White House Covid Policy Was No Better
White House Covid policy (and most international think tanks) emphasized the pandemic’s negative implications for women and ignored those for men. “The main gender story has been the catastrophic effect on women’s progress,” observes Reeves. Yet, men die at much higher rates than women, even after co-morbidities are accounted for. (See Why More Men Than Women Die of Covid-19.)
More Professional Bias Reported by Reeves
Reeves also reports and explains how the World Economic Forum described gender inequality in only one direction based on their methodology.
But more egregious:
APA Guidelines Do Not Reference any Positive Aspects of Masculinity
The American Psychological Association (APA) in 2018 said: “traditional masculinity was marked by stoicism, competitiveness, dominance, and aggression; and is on the whole harmful.”
The APA came under attack from conservative critics, and the APA tweeted that “the guidelines support encouraging positive aspects of traditional masculinity such as courage and leadership.” According to Reeves, this was false. The APA guidelines did not contain a single reference to these positive aspects of masculinity.
APA Guidelines Did Not Recognize Biological Basis for Male Psychology
The guidelines also failed to recognize any biological basis for male psychology.
- Testosterone is not mentioned. As far as the APA is concerned, says Reeves, masculinity is entirely socially constructed.
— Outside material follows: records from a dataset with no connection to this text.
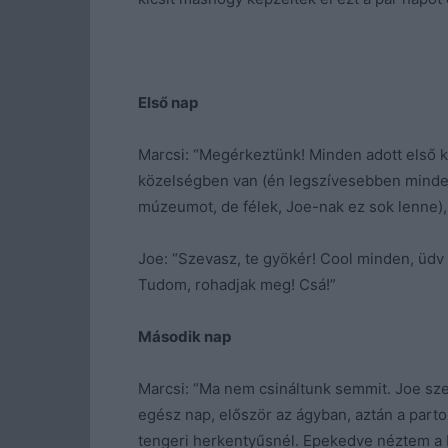
Első nap
Marcsi: “Megérkeztünk! Minden adott első
közelségben van (én legszívesebben minde
múzeumot, de félek, Joe-nak ez sok lenne), 
Joe: “Szevasz, te gyökér! Cool minden, üdv a
Tudom, rohadjak meg! Csá!”
Második nap
Marcsi: “Ma nem csináltunk semmit. Joe szer
egész nap, először az ágyban, aztán a parto
tengeri herkentyűsnél. Epekedve néztem a 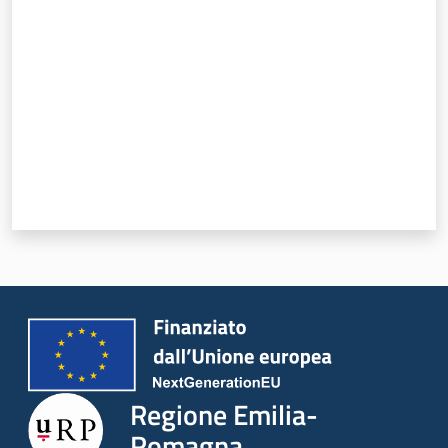
Regione Emilia-
Romagna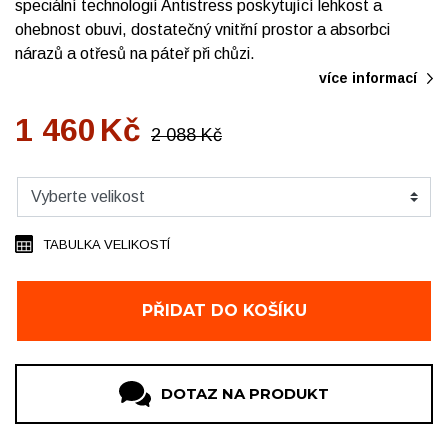
speciální technologií Antistress poskytující lehkost a
ohebnost obuvi, dostatečný vnitřní prostor a absorbci
nárazů a otřesů na páteř při chůzi.
více informací
1 460
Kč
2 088
Kč
TABULKA VELIKOSTÍ
PŘIDAT DO KOŠÍKU
DOTAZ NA PRODUKT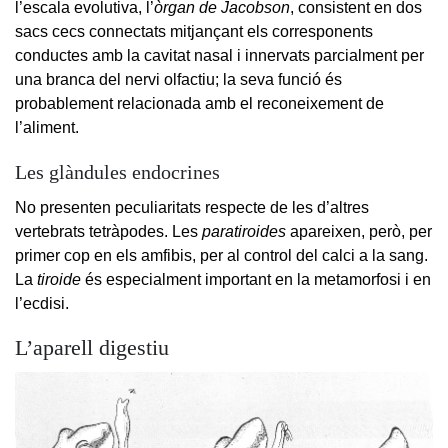
l’escala evolutiva, l’
òrgan de Jacobson
, consistent en dos
sacs cecs connectats mitjançant els corresponents
conductes amb la cavitat nasal i innervats parcialment per
una branca del nervi olfactiu; la seva funció és
probablement relacionada amb el reconeixement de
l’aliment.
Les glàndules endocrines
No presenten peculiaritats respecte de les d’altres
vertebrats tetràpodes. Les
paratiroides
apareixen, però, per
primer cop en els amfibis, per al control del calci a la sang.
La
tiroide
és especialment important en la metamorfosi i en
l’ecdisi.
L’aparell digestiu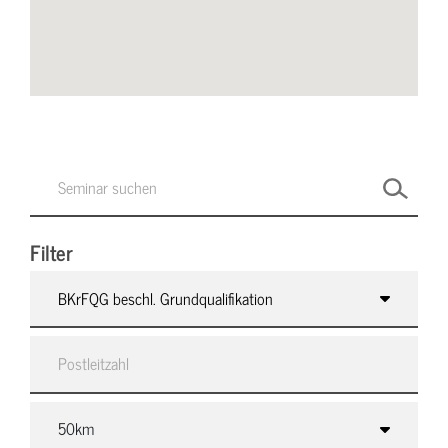
Filter
BKrFQG beschl. Grundqualifikation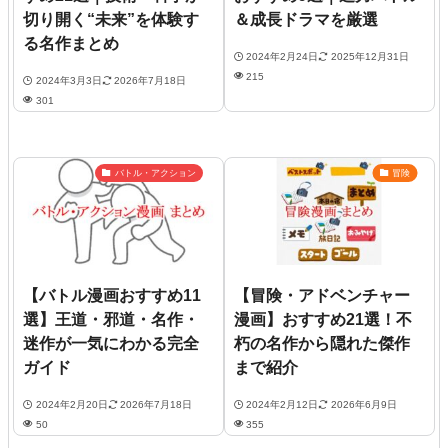
切り開く“未来”を体験す
＆成長ドラマを厳選
る名作まとめ
2024年2月24日
2025年12月31日
215
2024年3月3日
2026年7月18日
301
バトル・アクション
冒険
【バトル漫画おすすめ11
【冒険・アドベンチャー
選】王道・邪道・名作・
漫画】おすすめ21選！不
迷作が一気にわかる完全
朽の名作から隠れた傑作
ガイド
まで紹介
2024年2月20日
2026年7月18日
2024年2月12日
2026年6月9日
50
355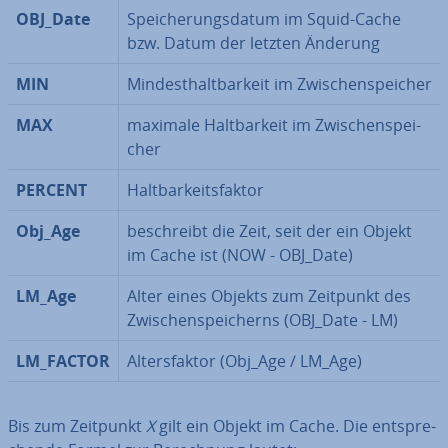
OBJ_Date
Spei­che­rungs­da­tum im Squid-Cache
bzw. Datum der letzten Änderung
MIN
Min­dest­halt­bar­keit im Zwi­schen­spei­cher
MAX
maximale Halt­bar­keit im Zwi­schen­spei­
cher
PERCENT
Halt­bar­keits­fak­tor
Obj_Age
be­schreibt die Zeit, seit der ein Objekt
im Cache ist (NOW - OBJ_Date)
LM_Age
Alter eines Objekts zum Zeitpunkt des
Zwi­schen­spei­cherns (OBJ_Date - LM)
LM_FACTOR
Al­ters­fak­tor (Obj_Age / LM_Age)
Bis zum Zeitpunkt
X
gilt ein Objekt im Cache. Die ent­spre­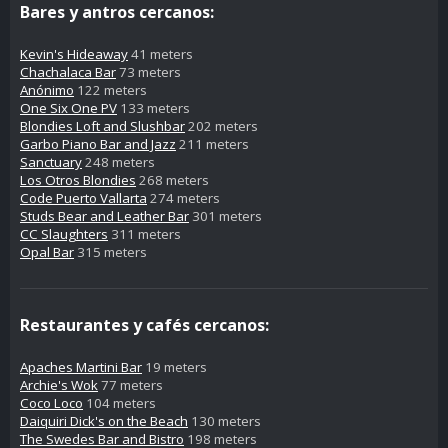
Bares y antros cercanos:
Kevin's Hideaway
41 meters
Chachalaca Bar
73 meters
Anónimo
122 meters
One Six One PV
133 meters
Blondies Loft and Slushbar
202 meters
Garbo Piano Bar and Jazz
211 meters
Sanctuary
248 meters
Los Otros Blondies
268 meters
Code Puerto Vallarta
274 meters
Studs Bear and Leather Bar
301 meters
CC Slaughters
311 meters
Opal Bar
315 meters
Restaurantes y cafés cercanos:
Apaches Martini Bar
19 meters
Archie's Wok
77 meters
Coco Loco
104 meters
Daiquiri Dick's on the Beach
130 meters
The Swedes Bar and Bistro
198 meters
By the time a man reaches adulthood, the report says, “a man will tend to demonstrate behaviors prescribed by his ethnicity, culture, and different constructions of masculinity.”*
- The APA’s complete absence of biology in this report contrasts with the association’s equivalent report on girls and women, which discussed the potential psychological implications of puberty, childbirth, and menopause.
MacArthur Foundation is Another Example of Bias
Reeves says the MacArthur Foundation has a “science aversion” regarding sex and biology. They issued a 47-page report on the latest science of adolescent development for juvenile justice. Despite the enormous differences between teenage girls and boys related to risk-taking and aggression, the report did not make a single reference to sex or gender. Reeves laments: “the fear of sex determinism seems to have led to an unwillingness to engage with, or even acknowledge, the evidence for natural influences on behavior.”
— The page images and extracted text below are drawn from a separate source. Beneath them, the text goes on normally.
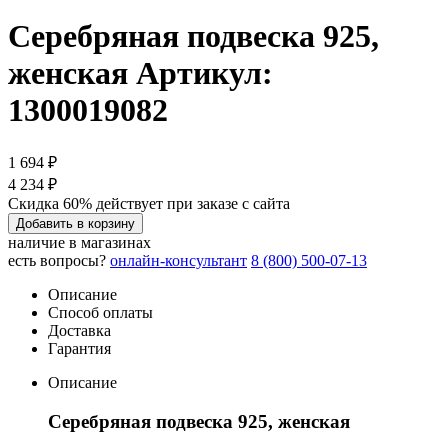
Серебряная подвеска 925,
женская
Артикул:
1300019082
1 694 ₽
4 234 ₽
Скидка 60% действует при заказе с сайта
Добавить в корзину
наличие в магазинах
есть вопросы?
онлайн-консультант
8 (800) 500-07-13
Описание
Способ оплаты
Доставка
Гарантия
Описание
Серебряная подвеска 925, женская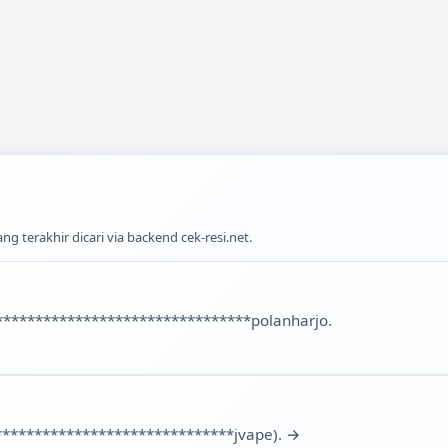
ng terakhir dicari via backend cek-resi.net.
*******************************polanharjo.
******************************jvape).
→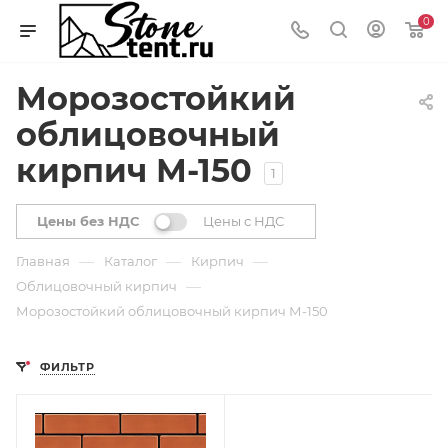
0
Морозостойкий
облицовочный
кирпич М-150
1
Цены без НДС
Цены с НДС
—
—
—
Главная
Каталог
Кирпич
—
Облицовочный кирпич
Морозостойкий облицовочный кирпич М-150
ФИЛЬТР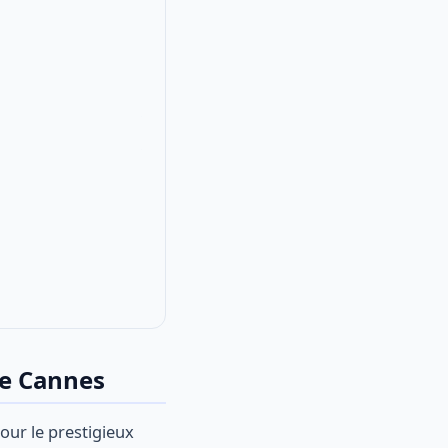
de Cannes
pour le prestigieux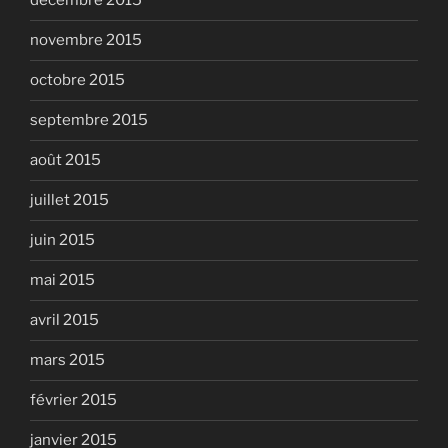
décembre 2015
novembre 2015
octobre 2015
septembre 2015
août 2015
juillet 2015
juin 2015
mai 2015
avril 2015
mars 2015
février 2015
janvier 2015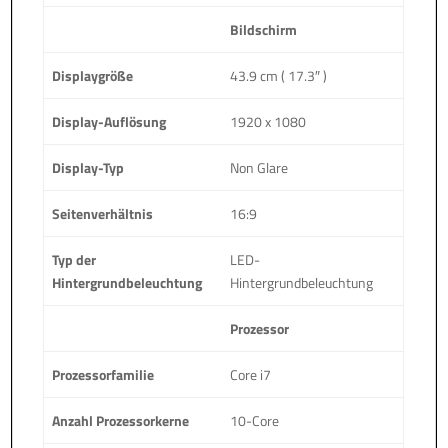
Bildschirm
Displaygröße
43.9 cm ( 17.3″ )
Display-Auflösung
1920 x 1080
Display-Typ
Non Glare
Seitenverhältnis
16:9
Typ der
LED-
Hintergrundbeleuchtung
Hintergrundbeleuchtung
Prozessor
Prozessorfamilie
Core i7
Anzahl Prozessorkerne
10-Core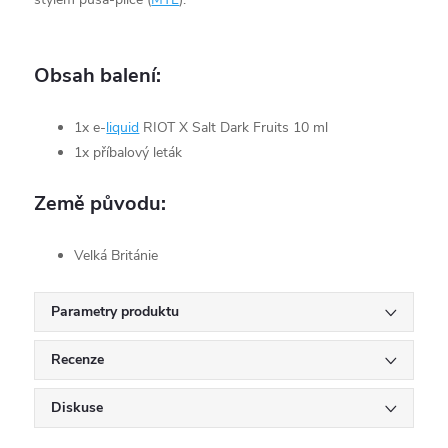
Obsah balení:
1x e-
liquid
RIOT X Salt Dark Fruits 10 ml
1x příbalový leták
Země původu:
Velká Británie
Parametry produktu
Recenze
Diskuse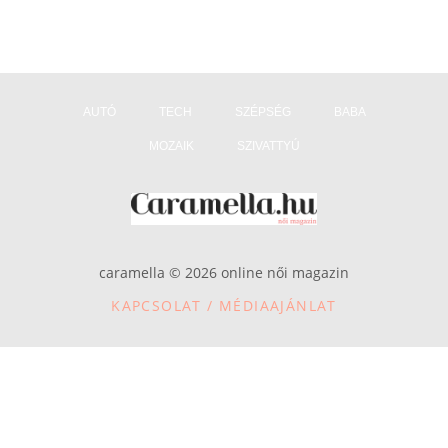
AUTÓ
TECH
SZÉPSÉG
BABA
MOZAIK
SZIVATTYÚ
caramella © 2026 online női magazin
KAPCSOLAT / MÉDIAAJÁNLAT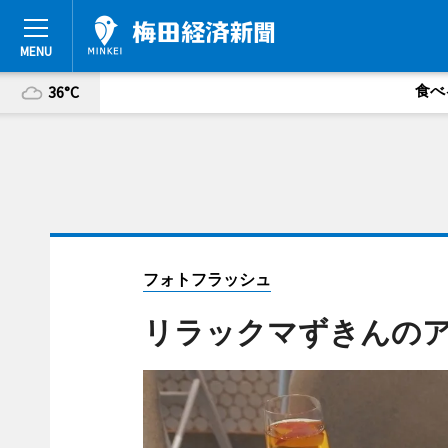
食べ
36°C
フォトフラッシュ
リラックマずきんの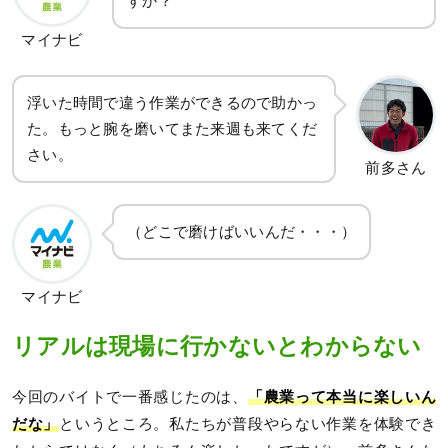
すか？
マイナビ
浮いた時間で違う作業ができるので助かっ
た。もっと腕を磨いてまた来週も来てくだ
さい。
前多さん
（どこで磨けばいいんだ・・・）
マイナビ
リアルは現場に行かないとわからない
今回のバイトで一番感じたのは、
「農業って本当に楽しいん
だな」
というところ。私たちが普段やらない作業を体験でき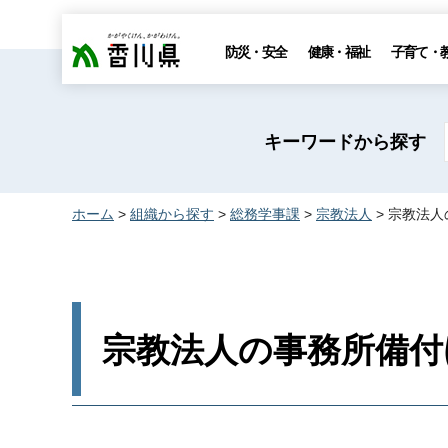
香川県
防災・安全
健康・福祉
子育て・
キーワードから探す
ホーム
>
組織から探す
>
総務学事課
>
宗教法人
> 宗教法
宗教法人の事務所備付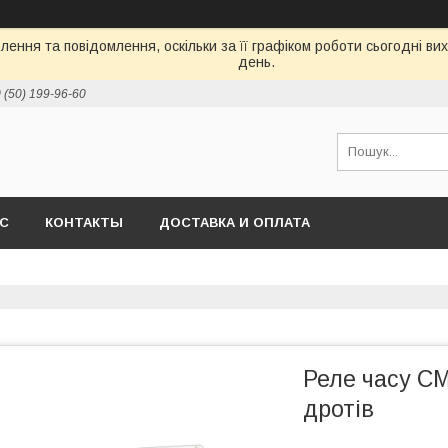
ення та повідомлення, оскільки за її графіком роботи сьогодні в
день.
 (50) 199-96-60
АС
КОНТАКТЫ
ДОСТАВКА И ОПЛАТА
Реле часу СМ
дротів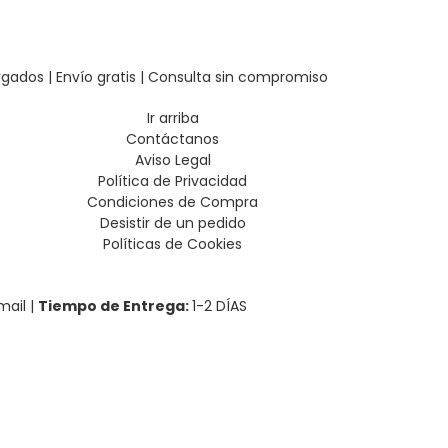
rgados | Envío gratis | Consulta sin compromiso
Ir arriba
Contáctanos
Aviso Legal
Política de Privacidad
Condiciones de Compra
Desistir de un pedido
Políticas de Cookies
mail |
Tiempo de Entrega:
1-2 DÍAS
*There is near complete adherence to social constructivist theory asserted by many on the political and academic Left. Manhood may be more defined and “earned” as a social construction, but masculinity is also a biological fact; it just does not rise to the level of female reproduction as a source of purpose and meaning.
Looking at marriages of couples younger than me this rings so true!
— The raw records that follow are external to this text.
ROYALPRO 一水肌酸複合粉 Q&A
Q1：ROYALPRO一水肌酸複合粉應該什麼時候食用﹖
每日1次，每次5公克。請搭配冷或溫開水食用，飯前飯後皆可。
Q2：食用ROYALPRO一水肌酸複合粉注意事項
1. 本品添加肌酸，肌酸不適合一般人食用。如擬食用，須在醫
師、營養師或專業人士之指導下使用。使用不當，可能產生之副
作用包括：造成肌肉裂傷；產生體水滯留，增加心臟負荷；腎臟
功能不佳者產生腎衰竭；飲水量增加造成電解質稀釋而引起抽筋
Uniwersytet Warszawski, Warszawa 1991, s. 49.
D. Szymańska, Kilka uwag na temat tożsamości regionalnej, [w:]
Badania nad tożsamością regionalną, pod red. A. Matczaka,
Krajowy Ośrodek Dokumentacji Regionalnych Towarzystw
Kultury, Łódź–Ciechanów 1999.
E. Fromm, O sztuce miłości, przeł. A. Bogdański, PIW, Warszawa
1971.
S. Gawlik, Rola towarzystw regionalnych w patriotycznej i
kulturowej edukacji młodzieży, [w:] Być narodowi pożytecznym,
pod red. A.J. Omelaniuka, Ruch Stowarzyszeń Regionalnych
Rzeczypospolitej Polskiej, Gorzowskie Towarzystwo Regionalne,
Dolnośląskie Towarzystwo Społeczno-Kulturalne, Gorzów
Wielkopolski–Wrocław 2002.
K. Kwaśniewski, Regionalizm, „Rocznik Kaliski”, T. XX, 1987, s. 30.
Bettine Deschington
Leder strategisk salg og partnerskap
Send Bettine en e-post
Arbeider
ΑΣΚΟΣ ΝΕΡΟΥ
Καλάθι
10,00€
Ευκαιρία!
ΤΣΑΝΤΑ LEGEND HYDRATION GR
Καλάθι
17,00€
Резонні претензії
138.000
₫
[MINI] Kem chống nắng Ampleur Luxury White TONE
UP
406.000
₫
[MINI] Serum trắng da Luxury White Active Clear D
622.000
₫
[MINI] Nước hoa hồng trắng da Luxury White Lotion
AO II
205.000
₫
I’m not sure how to turn this around!
Yes, the APA declarations were not helpful. And when simply being a male is dysfunctional, half of the world is the victim of prejudice. Women typically play the victim card. I hope that men do not.
The APA’s lack of positive attributes is disturbing and indicative of the scapegoating that is going on in our society as we transition to a new understanding of masculinity.
It is clear that traditional social and gender roles are no longer reliable guideposts on the developmental journey that both men and women take. The necessary expansion of possibilities open to women since the 1960’s has, in some powerful ways, meant the roles that men occupied have become less secure and stable. This challenge has not been met with success by many men who have lost their way on the path to positive outcomes in work, relationships, parenting, and social status. The painful points that Reeves is making are a necessary wake-up call for all who seek a more productive, peaceful, and rewarding society going forward. What will it take to make a change in this challenging trend?